Adam devesine bakarak konuşmaya başlamış.. “Ey benim sadık yoldaşım! Bak ikimiz de yaşlandık… Seninle bunca yıldır birlikteyiz, benim çok kahrımı çektin; acı tatlı anlarımız oldu. Sana eziyet ettim, zaman oldu aç bıraktım, zaman oldu ağır yükler yükledim, hatta gün geldi seni hırpaladım… Ama üzgünüm. Gel seninle helâlleşelim. Ne olur bana haklarını helâl et!”

***

Hikâye bu ya; adamı dinleyen deve dile geldi ve cevap verdi: “Ey efendi! Haklısın. Birlikte uzun yıllar yaşadık. Pek çok zorluğu birlikte aştık. Beni aç da bıraktın, bana olmadık eziyetler de ettin. Bana ağır yükler de yükledin.
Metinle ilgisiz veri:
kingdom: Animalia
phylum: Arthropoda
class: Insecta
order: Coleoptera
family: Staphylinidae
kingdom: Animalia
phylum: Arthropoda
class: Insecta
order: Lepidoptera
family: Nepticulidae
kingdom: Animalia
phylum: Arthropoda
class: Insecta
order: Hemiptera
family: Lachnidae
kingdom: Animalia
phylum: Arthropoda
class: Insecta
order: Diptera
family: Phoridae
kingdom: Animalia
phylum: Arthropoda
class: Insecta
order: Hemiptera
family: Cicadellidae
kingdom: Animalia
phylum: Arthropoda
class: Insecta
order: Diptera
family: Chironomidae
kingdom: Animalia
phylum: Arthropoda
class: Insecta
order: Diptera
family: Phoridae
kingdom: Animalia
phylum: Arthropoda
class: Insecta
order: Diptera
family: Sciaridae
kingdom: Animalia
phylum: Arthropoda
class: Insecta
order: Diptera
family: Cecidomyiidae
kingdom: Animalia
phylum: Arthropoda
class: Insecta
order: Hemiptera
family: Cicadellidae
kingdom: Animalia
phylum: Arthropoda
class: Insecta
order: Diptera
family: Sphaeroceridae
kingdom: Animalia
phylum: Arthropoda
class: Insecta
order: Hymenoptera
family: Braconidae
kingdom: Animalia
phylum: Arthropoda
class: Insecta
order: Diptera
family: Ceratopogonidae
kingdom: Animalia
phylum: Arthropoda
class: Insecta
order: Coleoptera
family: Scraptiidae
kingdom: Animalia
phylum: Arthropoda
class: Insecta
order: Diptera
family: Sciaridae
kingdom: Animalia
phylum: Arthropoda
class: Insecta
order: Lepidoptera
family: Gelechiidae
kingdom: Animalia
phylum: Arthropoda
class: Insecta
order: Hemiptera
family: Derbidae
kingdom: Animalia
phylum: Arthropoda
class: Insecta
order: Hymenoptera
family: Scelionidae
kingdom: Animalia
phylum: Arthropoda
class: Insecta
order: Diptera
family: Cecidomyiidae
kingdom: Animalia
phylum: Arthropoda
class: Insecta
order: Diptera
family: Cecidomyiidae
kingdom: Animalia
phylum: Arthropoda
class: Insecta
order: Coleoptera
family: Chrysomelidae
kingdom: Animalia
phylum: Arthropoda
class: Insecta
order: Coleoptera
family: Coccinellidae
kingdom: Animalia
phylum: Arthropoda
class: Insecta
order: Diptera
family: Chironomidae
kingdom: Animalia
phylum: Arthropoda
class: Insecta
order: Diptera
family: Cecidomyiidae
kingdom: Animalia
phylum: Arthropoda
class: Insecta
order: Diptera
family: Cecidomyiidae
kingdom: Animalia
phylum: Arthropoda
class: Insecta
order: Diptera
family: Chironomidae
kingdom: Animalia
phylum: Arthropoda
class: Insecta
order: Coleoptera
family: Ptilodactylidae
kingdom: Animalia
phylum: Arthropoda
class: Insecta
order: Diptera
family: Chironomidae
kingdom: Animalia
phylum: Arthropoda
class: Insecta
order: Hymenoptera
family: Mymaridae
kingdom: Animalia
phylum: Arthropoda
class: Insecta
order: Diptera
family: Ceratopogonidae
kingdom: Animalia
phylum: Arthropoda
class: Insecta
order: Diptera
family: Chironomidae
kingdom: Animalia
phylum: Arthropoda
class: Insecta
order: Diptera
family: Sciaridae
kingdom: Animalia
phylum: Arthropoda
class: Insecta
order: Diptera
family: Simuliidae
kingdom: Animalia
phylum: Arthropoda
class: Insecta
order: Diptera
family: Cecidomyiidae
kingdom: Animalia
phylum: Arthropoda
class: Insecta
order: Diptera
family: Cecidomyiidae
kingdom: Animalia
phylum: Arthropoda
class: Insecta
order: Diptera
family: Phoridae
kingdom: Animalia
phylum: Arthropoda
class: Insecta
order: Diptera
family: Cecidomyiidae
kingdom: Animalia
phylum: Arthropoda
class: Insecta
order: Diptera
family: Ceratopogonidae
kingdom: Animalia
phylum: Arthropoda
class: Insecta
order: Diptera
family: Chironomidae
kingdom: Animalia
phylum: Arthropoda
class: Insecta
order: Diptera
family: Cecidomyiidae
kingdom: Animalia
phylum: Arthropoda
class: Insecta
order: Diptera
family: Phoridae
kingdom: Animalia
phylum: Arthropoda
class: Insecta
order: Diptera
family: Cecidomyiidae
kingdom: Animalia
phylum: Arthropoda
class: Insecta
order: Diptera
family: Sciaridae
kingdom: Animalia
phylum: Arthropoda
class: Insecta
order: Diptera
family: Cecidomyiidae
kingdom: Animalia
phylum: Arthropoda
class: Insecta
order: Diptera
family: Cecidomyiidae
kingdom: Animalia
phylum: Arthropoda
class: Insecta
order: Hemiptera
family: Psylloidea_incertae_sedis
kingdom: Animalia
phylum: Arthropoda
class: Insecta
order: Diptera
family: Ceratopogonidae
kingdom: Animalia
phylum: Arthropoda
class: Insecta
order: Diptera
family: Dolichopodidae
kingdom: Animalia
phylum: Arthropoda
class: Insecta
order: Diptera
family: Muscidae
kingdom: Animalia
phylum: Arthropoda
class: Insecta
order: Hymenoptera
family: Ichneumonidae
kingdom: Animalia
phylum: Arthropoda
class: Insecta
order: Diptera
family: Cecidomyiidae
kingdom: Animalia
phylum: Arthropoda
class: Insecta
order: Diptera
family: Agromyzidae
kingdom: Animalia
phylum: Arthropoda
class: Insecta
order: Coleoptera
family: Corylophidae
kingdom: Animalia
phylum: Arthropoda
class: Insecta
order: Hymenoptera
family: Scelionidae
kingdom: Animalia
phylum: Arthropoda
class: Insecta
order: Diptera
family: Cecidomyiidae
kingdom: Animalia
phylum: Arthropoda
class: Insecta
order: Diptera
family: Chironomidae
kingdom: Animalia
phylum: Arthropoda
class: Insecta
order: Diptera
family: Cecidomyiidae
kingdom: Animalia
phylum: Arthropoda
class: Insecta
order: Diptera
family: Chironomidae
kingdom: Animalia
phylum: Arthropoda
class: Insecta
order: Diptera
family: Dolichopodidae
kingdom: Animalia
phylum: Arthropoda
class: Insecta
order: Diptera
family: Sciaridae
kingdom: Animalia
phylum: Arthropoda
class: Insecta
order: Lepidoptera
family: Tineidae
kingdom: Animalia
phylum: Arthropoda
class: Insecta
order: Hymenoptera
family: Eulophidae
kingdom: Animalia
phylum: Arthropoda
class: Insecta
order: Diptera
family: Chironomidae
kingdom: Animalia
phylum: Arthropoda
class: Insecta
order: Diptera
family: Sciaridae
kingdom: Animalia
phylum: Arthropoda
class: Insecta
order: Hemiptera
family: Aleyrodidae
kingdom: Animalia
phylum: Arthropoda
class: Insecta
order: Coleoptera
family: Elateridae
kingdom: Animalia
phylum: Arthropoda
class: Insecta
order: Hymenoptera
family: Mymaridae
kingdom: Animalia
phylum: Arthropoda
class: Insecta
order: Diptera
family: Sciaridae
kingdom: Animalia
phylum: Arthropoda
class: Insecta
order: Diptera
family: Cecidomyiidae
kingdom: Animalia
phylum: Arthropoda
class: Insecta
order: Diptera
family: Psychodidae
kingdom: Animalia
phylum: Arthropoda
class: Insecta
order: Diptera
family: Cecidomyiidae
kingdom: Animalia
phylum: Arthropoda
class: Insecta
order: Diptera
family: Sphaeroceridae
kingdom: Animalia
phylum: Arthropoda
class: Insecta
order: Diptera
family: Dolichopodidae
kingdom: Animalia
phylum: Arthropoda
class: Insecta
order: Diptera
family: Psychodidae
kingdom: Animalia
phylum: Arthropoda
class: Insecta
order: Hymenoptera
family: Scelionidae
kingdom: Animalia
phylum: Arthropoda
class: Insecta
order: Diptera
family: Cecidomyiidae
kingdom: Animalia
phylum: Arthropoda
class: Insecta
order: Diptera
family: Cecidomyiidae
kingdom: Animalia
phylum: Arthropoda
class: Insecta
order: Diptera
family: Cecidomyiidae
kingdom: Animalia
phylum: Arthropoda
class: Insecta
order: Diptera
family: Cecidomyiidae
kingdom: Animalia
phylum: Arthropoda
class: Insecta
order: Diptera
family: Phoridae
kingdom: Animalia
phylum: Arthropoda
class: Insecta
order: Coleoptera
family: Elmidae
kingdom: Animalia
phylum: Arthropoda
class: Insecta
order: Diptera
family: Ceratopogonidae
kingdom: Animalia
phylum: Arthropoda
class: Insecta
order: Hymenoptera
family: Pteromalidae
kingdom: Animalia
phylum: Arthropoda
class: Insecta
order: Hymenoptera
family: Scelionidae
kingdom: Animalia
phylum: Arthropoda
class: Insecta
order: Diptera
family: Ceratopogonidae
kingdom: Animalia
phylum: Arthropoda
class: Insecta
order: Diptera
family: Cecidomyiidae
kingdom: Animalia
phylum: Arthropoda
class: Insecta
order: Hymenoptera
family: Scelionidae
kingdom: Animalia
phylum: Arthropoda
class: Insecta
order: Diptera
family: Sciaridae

Hatta dövdün, hırpaladın. Bunların hepsi doğru. Hepsi geldi geçti. Bunlardan ötürü hakkımı sana helâl ediyorum. Çünkü ben insanlara hizmet etmek için yaratıldım… Ancak!.. Bir konu var ki, çok içerlerim; ondan dolayı sana hakkımı helâl etmem.”

***

Hayretle dinleyen adam “Nedir o?” diye sordu. Deve de şu cevabı verdi: “Bütün yükü taşıdığım, tüm eziyetlere katlandığım halde beni bir eşeğin arkasına bağladın, onu bana kılavuz yaptın. İşte sana bunun için hakkımı helâl etmiyorum.” Sizce kim haklı!…

***

NOTUM… Roboski vakıasında öncelik “helalleşmede” değil, “adaletin, hak ve hukukun” tecelli etmesindedir.. Akan kanın, ölen insanların “faillerinin” tescili ve mahkumiyetidir?.. Ne diyor 34 insanın hayatını kaybettiği Roboskili aileler; “Önce adalet, sonra helalleşme..” Onun için, Roboski “günlük siyasi tartışmalara, günübirlik politikalara” meze edilecek bir acı hadise değil..

***

GÜNÜN SÖZÜ

Kılavuzu karga olanın burnu pislik çöplüğünden çıkar mı?